**TASK REQUIREMENTS**
Pull every line containing the word "lines" from the records.

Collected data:
━━━━━━━━━━━━━━━━

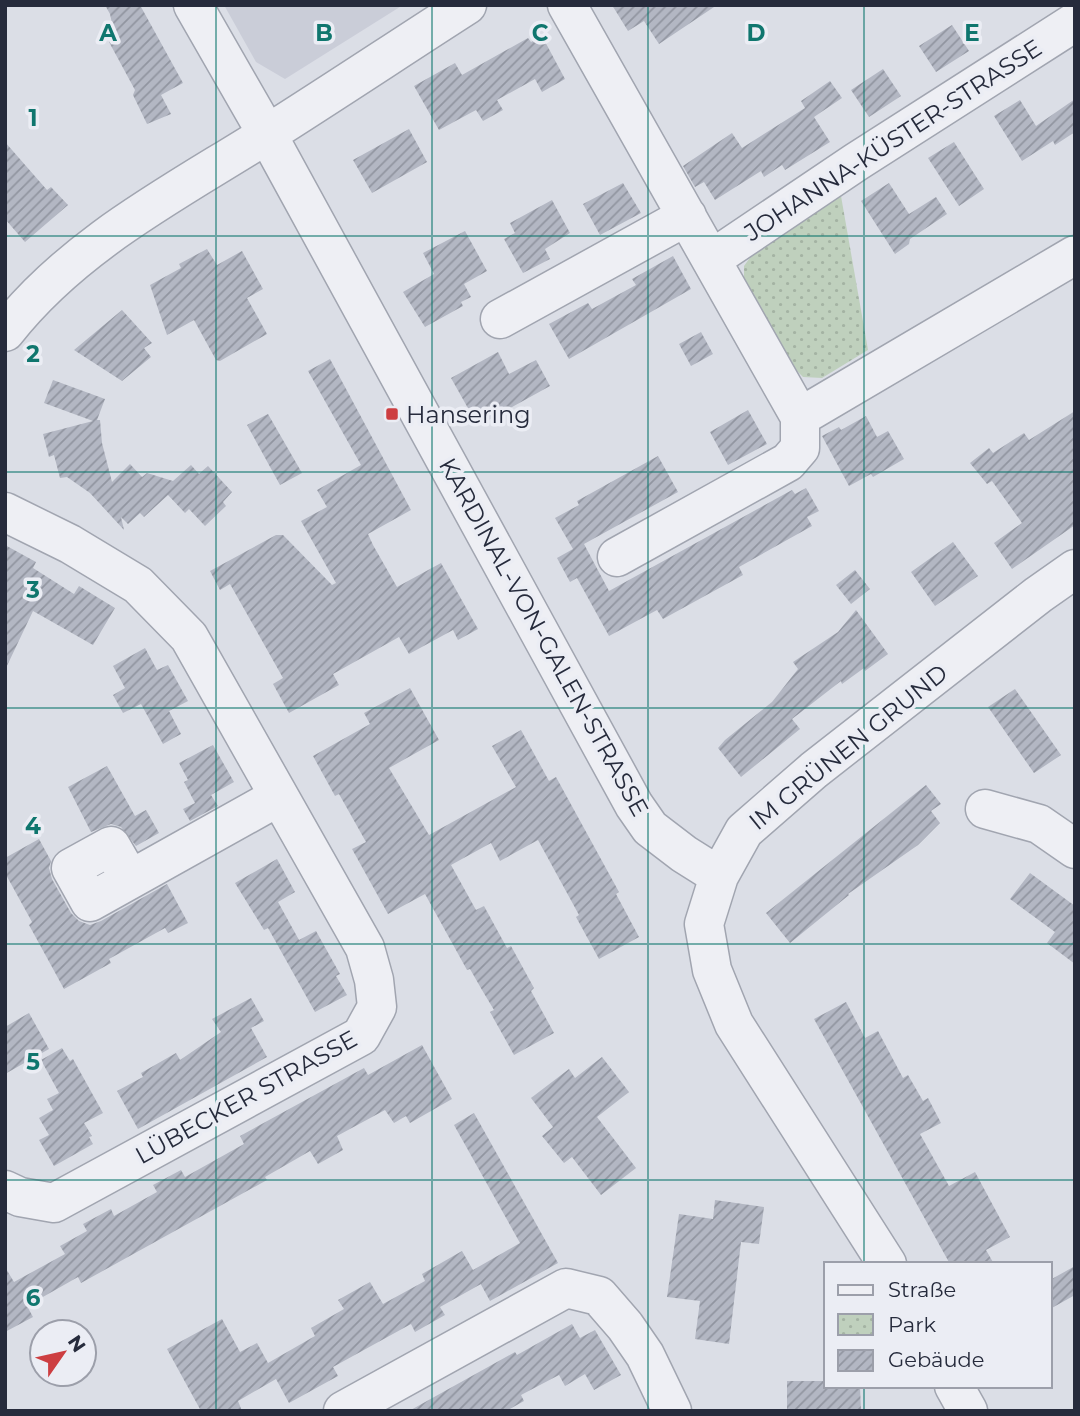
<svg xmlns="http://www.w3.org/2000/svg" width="1080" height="1416" font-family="Montserrat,sans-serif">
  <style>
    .built { fill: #cacdd8 }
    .park { fill: url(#park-dots) }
    .building { fill: url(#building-hatch) }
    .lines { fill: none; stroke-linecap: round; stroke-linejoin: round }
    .minor-casing { stroke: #a1a5b0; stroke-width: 41 }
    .minor { stroke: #eeeff4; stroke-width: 38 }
    .grid { fill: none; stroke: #0f766e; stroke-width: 2; stroke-opacity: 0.55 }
    .poi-dot { fill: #cd3e41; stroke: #ebedf4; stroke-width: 2.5 }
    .labels { text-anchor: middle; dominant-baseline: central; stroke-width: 7; stroke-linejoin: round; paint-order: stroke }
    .street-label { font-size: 24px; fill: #262b3c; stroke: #ebedf4 }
    .poi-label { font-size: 24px; fill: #262b3c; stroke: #ebedf4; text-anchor: start }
    .grid-label { font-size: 23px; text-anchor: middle; font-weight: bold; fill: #0f766e; stroke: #ebedf4; stroke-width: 7; stroke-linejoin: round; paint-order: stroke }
  </style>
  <defs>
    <pattern id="park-dots" width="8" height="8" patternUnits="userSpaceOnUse" patternTransform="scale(1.75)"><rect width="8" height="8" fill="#bfd0bd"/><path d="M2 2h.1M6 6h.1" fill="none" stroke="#a4b3a3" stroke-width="1.8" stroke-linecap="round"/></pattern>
    <pattern id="building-hatch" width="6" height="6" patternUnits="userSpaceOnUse" patternTransform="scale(1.75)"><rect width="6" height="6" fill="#b3b7c3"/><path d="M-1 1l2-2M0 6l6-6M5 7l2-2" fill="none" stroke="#9195a0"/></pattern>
  </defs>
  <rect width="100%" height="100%" fill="#dbdee6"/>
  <path class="built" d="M224,5H403L285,79L256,62Z"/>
  <path class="park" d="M841,196L868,350L822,378L803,377L790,364L744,283V266L754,252Z"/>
  <path class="building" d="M105,5H140L183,83L161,95L171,114L147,124L133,95L135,90L109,42L115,38L110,14Z
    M612,5H717L659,44L644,21L628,31Z
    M952,25L969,51L936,72L919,46Z
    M542,36L565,79L542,92L535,79L497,100L503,110L483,121L476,110L439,130L414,86L455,63L462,75L528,38L531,42Z
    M883,69L901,96L869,117L851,90Z
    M830,81L842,98L814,117L830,142L785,170L782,165L764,177L761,171L715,200L704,182L695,187L683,166L732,133L742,148L805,108L801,101Z
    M1075,99V132L1055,145L1053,141L1022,161L994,116L1020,100L1036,126Z
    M409,129L427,162L372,193L353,160Z
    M5,142L47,190L51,187L68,205L25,242L5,219Z
    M954,142L984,189L959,206L928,158Z
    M623,183L641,213L600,235L583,204Z
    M889,183L909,214L936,197L947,214L910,239L909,244L895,254L861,201Z
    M552,200L570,233L545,249L550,259L523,273L504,239L515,233L510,223Z
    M465,231L487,271L464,284L471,297L461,302L463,306L425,327L403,292L434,274L423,253Z
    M207,249L217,265L242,251L263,289L247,298L267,334L220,361L216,360L194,320L167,335L150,285L181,268L179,264Z
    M673,256L691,289L569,359L549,324L588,303L592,309L636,285L632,279Z
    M122,310L152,343L144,348L151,357L122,381L74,350Z
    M701,332L713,354L691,366L679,344Z
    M498,352L509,374L536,360L550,386L478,426L451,378Z
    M330,359L411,510L368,534L373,545L397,587L441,563L478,629L458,640L453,630L409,654L399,637L333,674L339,685L289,713L273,684L283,678L230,584L220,590L210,571L276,535H283L332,585L336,583L301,521L327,507L317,490L361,465L308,371Z
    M53,380L105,399L97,420H100L102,443L112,482L130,464L142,477L147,473L173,481L191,465L199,474L208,466L232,492L223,502L226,506L205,526L189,509L185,513L168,495L144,517L140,513L128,524L121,517L124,530L90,493L67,477L60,478L54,455L49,457L43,434L93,421L44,403Z
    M748,410L767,444L728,465L710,432Z
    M1075,411V525L1012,569L994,543L1022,523L992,481L987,484L970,463L989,448L993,453L1024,433L1029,440Z
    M268,414L302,473L280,485L247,425Z
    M866,416L877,437L888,431L904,459L873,477L871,474L849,486L822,436L839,427L841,430Z
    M658,456L678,492L584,544L609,591L792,490L795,494L806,488L819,511L807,517L812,526L739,567L743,575L663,619L657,610L609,636L577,578L570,582L557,558L573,549L555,518L579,505L577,501Z
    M953,542L978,576L935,606L911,572Z
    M5,545L36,562L33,568L74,594L79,586L115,608L93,645L33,611L5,670Z
    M855,570L870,589L851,604L836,585Z
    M856,610L888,654L865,671L864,668L842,684L841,681L792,719L800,729L741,777L718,748L725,740L772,702L798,669L793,662L838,632Z
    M145,648L157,670L168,665L188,701L169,711L181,734L163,744L141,704L123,713L113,695L125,688L113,666Z
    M410,688L439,740L389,768L429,835L516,787L492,746L521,730L549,781L556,777L619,892L616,894L639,937L599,959L576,917L579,915L538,840L500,861L491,843L451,865L476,910L484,906L507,948L511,946L534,988L531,991L554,1033L514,1055L490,1012L494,1010L482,990L470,969L467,970L425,894L388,914L352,849L366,842L339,794L335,796L313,756L370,724L364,713Z
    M1015,689L1061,755L1034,773L988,707Z
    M213,745L234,782L211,795L218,806L190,821L183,809L195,803L184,782L188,780L179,763Z
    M107,766L135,816L146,810L159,833L136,846L121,827L111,824L91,832L68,787Z
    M926,785L941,804L931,811L940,823L918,845L848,894L849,895L790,943L766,913Z
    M39,839L51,861L49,868L52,879L71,913L79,921L90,925L101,921L167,884L188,923L168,933L165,928L109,959L111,963L64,989L29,925L32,922L5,873V858Z
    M277,859L295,892L278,902L299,940L316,931L340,974L336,976L347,995L315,1012L268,928L264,930L235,883Z
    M1030,873L1075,906V964L1047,943L1055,932L1010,899Z
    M251,998L264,1021L251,1028L267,1057L138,1129L117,1091L143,1077L141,1073L176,1053L180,1060L221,1032L212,1019Z
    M846,1002L865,1038L878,1031L903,1078L908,1075L923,1101L928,1098L941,1123L920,1134L949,1186L975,1172L1010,1237L986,1250L994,1264H950L930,1228L814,1019Z
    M29,1013L49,1049L5,1074V1027Z
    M422,1045L452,1099L410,1123L406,1116L394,1123L385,1110L337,1136L343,1150L318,1164L310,1151L265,1177L267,1180L81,1283L78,1277L27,1306L33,1317L5,1332V1267L14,1282L65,1254L60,1246L87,1231L83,1224L111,1209L114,1216L157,1192L153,1185L181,1170L185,1177L244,1144L240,1136L364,1068L368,1075Z
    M62,1048L70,1061L73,1059L103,1113L84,1123L92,1136L89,1137L93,1144L54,1166L39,1140L49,1135L39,1118L53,1110L47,1099L59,1093L41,1060Z
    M602,1057L629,1092L597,1117L636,1168L601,1195L572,1157L564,1163L542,1136L553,1127L531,1098L569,1069L575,1078Z
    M474,1113L558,1263L490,1301L473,1270L520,1243L454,1125Z
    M715,1200L764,1207L759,1244L741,1242L729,1344L695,1339L700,1301L667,1297L679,1214L713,1219Z
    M462,1251L481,1284L440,1307L445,1315L415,1332L411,1324L333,1367L338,1376L289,1403L276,1379L238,1401L242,1411H201L167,1349L222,1319L240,1352L257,1343L268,1363L315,1336L311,1328L344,1309L338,1300L370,1282L383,1304L425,1281L422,1274Z
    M1075,1266V1295L1050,1309V1280Z
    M572,1324L580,1338L595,1330L621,1375L594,1390L585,1374L565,1386L559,1375L521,1395L524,1401L506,1411H409L515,1352L517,1355Z
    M787,1381H826V1386H860L861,1411H787Z"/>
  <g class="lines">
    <g class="minor-casing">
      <path id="minor" d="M193,5L267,134L634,805L650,828L684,854L719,876
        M567,5L800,417V448L788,462L617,557
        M712,259L856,162L1075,22
        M500,319L687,216
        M5,332C74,244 174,193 266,135C334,92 400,48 467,5
        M800,417L1075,255
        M5,512L70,544L138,585L189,637L365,948L374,980L377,1007L361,1036L54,1203L20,1197L5,1190
        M985,809L1039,824L1075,849
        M130,879L111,846L71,868L90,902L278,797
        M887,1264L734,1024L712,970L704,924L719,876L744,831L814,770L1038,595L1075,569
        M954,1386L968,1411
        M343,1411L566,1288L599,1296L625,1326L645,1355L672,1411"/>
    </g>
    <use href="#minor" class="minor"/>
  </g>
  <path class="grid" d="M216,5V1411M432,5V1411M648,5V1411M864,5V1264M5,236H1075M5,472H1075M5,708H1075M5,944H1075M5,1180H1075M864,1386V1411"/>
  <rect class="poi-dot" x="385" y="407" width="14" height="14" rx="3.5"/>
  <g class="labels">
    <g class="street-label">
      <text transform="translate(893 140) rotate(-33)">JOHANNA-KÜSTER-STRASSE</text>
      <text transform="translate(544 637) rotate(61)">KARDINAL-VON-GALEN-STRASSE</text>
      <text transform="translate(848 747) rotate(-39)">IM GRÜNEN GRUND</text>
      <text transform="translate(246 1097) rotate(-29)">LÜBECKER STRASSE</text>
    </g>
    <g class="poi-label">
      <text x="406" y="414">Hansering</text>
    </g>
  </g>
  <g class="grid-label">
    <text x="108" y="41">A</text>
    <text x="324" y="41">B</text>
    <text x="540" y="41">C</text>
    <text x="756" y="41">D</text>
    <text x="972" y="41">E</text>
    <text x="33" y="126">1</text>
    <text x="33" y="362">2</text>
    <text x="33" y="598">3</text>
    <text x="33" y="834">4</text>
    <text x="33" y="1070">5</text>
    <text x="33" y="1306">6</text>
  </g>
  <rect width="1080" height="1416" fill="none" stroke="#262b3c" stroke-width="14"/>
  <rect x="824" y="1262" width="228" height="126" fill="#ebedf4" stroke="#9c9faa" stroke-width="2"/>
  <rect x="838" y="1285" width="35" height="10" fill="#eeeff4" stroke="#9c9faa" stroke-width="2"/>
  <text x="888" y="1297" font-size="21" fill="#262b3c">Straße</text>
  <rect x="838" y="1314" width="35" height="21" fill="url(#park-dots)" stroke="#9c9faa" stroke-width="2"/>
  <text x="888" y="1332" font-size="21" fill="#262b3c">Park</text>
  <rect x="838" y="1350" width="35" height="21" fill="url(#building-hatch)" stroke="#9c9faa" stroke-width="2"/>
  <text x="888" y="1367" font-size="21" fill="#262b3c">Gebäude</text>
  <g transform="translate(63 1353) rotate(56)"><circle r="33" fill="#ebedf4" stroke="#9c9faa" stroke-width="2"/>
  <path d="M0-5L12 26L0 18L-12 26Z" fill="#cd3e41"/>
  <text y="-10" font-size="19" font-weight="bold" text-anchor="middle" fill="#262b3c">N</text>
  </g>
</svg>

━━━━━━━━━━━━━━━━

**SOLUTION TO THIS TASK**
    .lines { fill: none; stroke-linecap: round; stroke-linejoin: round }
  <g class="lines">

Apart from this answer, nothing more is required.